L’ansioso, fragilissimo Massimo (Pierpaolo Spollon, “il giovane Montalbano”, “Una grande famiglia”, “Terraferma”, “Leoni”), nato in seno ad una famiglia che ha posto ingiustamente su di lui grandi e pressanti aspettative, diviene invisibile nel momento in cui riceve la più vaga attenzione o si ritrova ad affrontare una qualsivoglia prova.
Due storie di sin troppo comune follia, due vite di invisibilità psicosomatica forse destinate a sfiorarsi senza toccarsi…

Presente, in un rapidissimo e gradevole cameo, Rolando Ravello (Diaz, Almost Blue) nel ruolo di Vincenzo, un ammiratore di Roberta dai metodi spicci e comportamento borderline, altra dimostrazione disperata del teorema del porcospino.
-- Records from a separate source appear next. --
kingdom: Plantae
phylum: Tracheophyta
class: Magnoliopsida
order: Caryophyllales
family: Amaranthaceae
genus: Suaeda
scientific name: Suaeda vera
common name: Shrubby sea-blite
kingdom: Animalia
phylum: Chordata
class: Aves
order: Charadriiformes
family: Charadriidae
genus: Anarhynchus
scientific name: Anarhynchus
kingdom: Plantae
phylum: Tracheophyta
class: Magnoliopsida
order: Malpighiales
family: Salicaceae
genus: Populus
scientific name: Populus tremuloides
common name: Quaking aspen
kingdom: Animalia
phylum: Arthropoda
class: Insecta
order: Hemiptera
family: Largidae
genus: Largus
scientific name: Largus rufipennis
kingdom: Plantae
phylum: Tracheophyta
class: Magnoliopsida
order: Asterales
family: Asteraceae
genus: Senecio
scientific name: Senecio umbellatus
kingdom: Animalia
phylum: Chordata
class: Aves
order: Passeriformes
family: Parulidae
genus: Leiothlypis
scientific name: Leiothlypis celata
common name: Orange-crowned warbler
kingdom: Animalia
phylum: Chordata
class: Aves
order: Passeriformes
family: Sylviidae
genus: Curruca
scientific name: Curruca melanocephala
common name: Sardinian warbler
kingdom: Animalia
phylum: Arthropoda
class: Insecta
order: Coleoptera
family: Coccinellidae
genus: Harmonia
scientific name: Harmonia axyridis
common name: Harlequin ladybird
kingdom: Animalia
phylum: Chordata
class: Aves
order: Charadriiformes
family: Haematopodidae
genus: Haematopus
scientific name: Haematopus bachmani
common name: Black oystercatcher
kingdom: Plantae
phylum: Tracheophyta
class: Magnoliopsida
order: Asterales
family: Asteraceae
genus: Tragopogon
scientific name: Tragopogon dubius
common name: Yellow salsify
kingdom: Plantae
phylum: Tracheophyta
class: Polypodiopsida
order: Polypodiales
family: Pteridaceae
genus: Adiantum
Grazie al crowdfunding di una campagna di sessanta giorni che ha permesso la raccolta di diecimila euro Pietro Reggiani (autore del pluripremiato L’estate di mio fratello, realizzato fra il 1998 e il 2005) torna alla regia con un film indefinito, etereo, leggero e che tuttavia cerca di essere pregno di significato, di offrire una disamina dolceamara su un fenomeno attuale usando lo strumento del realismo magico inserito in un mondo di speed date e reality show.

[youtube]https://youtu.be/Ar8PKByfagA[/youtube]

Purtroppo il film, che potenzialmente poteva dire molto ed in modo molto interessante, non riesce appieno a completare la sua traiettoria perdendo grinta lungo la strada: “La dolce arte di esistere” ruba qualche risata, qualche ghigno, può divertire in diversi momenti ma non prende mai il cuore, non coinvolge mai realmente.

La trama si muove a tentoni tra alcuni personaggi secondari che nascono e muoiono rapidamente come macchiette, mai realmente incisivi o comunque non abbastanza sviluppati da risultare interessanti, cercando una ispirazione tra mille potenziali strade, nessuna delle quali battuta adeguatamente: l’incedere lento attraverso miniscene modulari e la voce fuori campo di Carlo Valli (troppo amato dal regista e quindi troppo, troppo usato), alla fine ridondante, non permettono al film di decollare e anzi lo fanno impantanare nel letale “dove vuole andare a parare? Quale tono vuole avere?”.

Forse come corto o parte di un film a episodi “La dolce arte di esistere” avrebbe offerto di più, avrebbe tolto quel retrogusto da gran bel film di laurea in cinematografia e null’altro. Onore al tentativo ma non alla realizzazione.